ACTIVITY: Leave the images out and repeat the data exactly as given.

SOURCE DATA:
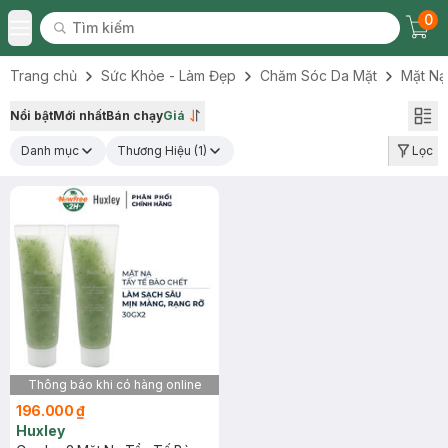
0
Tìm kiếm
Chec
Tìm kiếm
Toggle Menu
Trang chủ
Sức Khỏe - Làm Đẹp
Chăm Sóc Da Mặt
Mặt Nạ
Nổi bật
Mới nhất
Bán chạy
Giá
Danh mục
Thương Hiệu
(1)
Lọc
Thông báo khi có hàng online
196.000 ₫
Huxley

COMPLETED EXERCISE:
0
Tìm kiếm
Chec
Tìm kiếm
Toggle Menu
Trang chủ
Sức Khỏe - Làm Đẹp
Chăm Sóc Da Mặt
Mặt Nạ
Nổi bật
Mới nhất
Bán chạy
Giá
Danh mục
Thương Hiệu
(1)
Lọc
Thông báo khi có hàng online
196.000 ₫
Huxley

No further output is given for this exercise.